Le premesse sono affascinanti: indagare la contraddizione di discipline nate come preparazione alla guerra e trasformate, secoli dopo, in sport regolati e spettacolarizzati. Bertelli intreccia a questo tema figure storiche femminili (Giovanna d’Arco, Cleopatra, Nadezhda Durova) nel tentativo di collocare le tre protagoniste dentro un immaginario epico. Ma a prevalere è una costruzione asettica, iper-stilizzata, che fatica a trovare una direzione narrativa e lascia più di una volta lo spettatore sospeso nella sensazione di assistere a un esercizio di stile.

Il film cerca costantemente un unisono tra il respiro umano e quello delle macchine, avvicinando corpi e tecnologie secondo un procedimento che ricorda a tratti il cinema di D’Anolfi e Parenti. Qui però le ambizioni di un’estetica ed etica post-umana non vengono pienamente rispettate: l’osmosi promessa resta incompiuta, e le immagini, per quanto suggestive, scivolano verso una freddezza programmatica.

Ci sono d’altra parte momenti in cui il film sembra respirare davvero: quando affiora la dimensione documentaria, quando le atlete si allenano o parlano senza filtri. Lì, Agon si concede spiragli di autenticità e riesce a evocare le contraddizioni di chi porta sul corpo il peso della prestazione e della disciplina.

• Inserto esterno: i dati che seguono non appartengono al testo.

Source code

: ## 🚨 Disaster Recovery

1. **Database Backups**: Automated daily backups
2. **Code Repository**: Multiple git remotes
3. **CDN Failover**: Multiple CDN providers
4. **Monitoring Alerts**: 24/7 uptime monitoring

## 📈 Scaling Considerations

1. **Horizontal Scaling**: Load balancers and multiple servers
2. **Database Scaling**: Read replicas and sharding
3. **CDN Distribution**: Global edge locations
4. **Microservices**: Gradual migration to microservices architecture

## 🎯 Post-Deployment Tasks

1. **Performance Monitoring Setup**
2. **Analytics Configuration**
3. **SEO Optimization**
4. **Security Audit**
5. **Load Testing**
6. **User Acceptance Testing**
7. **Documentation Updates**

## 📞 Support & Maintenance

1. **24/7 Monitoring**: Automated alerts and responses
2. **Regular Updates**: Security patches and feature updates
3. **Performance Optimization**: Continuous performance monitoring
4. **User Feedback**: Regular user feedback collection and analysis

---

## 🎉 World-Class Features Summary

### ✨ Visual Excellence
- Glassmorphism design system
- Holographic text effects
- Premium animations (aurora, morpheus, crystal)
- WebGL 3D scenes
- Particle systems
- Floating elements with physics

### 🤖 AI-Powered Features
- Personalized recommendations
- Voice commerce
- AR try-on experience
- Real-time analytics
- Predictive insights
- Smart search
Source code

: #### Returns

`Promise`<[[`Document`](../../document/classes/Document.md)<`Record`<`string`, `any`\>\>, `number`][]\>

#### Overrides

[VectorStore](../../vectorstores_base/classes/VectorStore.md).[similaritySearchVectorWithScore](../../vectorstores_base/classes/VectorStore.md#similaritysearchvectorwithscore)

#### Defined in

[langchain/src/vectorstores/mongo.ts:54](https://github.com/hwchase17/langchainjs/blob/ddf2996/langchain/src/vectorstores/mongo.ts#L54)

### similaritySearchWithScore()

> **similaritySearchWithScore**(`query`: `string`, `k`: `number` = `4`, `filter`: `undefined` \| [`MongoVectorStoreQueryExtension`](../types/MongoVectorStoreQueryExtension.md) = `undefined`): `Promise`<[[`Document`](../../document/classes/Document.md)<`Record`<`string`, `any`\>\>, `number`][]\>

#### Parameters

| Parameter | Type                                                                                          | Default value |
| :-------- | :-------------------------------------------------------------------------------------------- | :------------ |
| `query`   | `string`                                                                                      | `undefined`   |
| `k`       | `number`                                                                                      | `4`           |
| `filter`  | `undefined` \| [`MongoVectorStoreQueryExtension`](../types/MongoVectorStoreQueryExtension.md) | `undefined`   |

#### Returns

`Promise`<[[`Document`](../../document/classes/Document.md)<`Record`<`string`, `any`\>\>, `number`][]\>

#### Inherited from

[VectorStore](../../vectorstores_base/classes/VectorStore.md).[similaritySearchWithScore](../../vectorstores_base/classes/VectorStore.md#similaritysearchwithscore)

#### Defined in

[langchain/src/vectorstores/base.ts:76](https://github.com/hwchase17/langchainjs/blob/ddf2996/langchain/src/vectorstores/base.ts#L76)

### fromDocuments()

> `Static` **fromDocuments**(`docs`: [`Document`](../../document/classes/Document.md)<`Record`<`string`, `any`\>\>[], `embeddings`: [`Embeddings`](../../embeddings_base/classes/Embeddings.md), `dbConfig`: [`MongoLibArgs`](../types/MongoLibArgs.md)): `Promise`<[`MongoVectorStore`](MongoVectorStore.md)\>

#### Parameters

Ma a spegnere questa forza interviene presto la costruzione drammaturgica, con sequenze che scivolano in un compiacimento disturbante (la judoka davanti al fast food, la tiratrice immersa in un immaginario hentai) e finiscono per spostare l’attenzione dal corpo atletico al corpo spettacolare, ridotto a oggetto di sguardo.

La cura formale è indubbia – la fotografia di Mauro Chiarello, le scenografie di Ludovica Ferrario, la supervisione musicale di Randall Poster parlano di un apparato produttivo solido e ambizioso – ma non basta a colmare l’assenza di un nucleo tematico coerente. Lo spettatore, dopo un’ora, si ritrova a chiedersi cosa davvero il film voglia dire: non è un film sullo sport, né sulle donne nello sport, né sull’agonismo evocato dal titolo. È piuttosto un’opera che colleziona immagini e suggestioni, ma fatica a trasformarle in pensiero.

In controluce, resta la sensazione di un progetto velleitario, sedotto più dall’idea di “reinventare” lo sport come dispositivo artistico che dalla necessità di raccontarlo. Agon affascina a tratti, soprattutto quando lascia spazio al documentario, ma smarrisce la sua forza nel momento in cui cerca di sovrapporre concetti, stili e simboli. Agonismo, agone, agonia: quello che rimane è un esercizio formale che tocca la superficie dei corpi senza mai affondare davvero nella loro verità.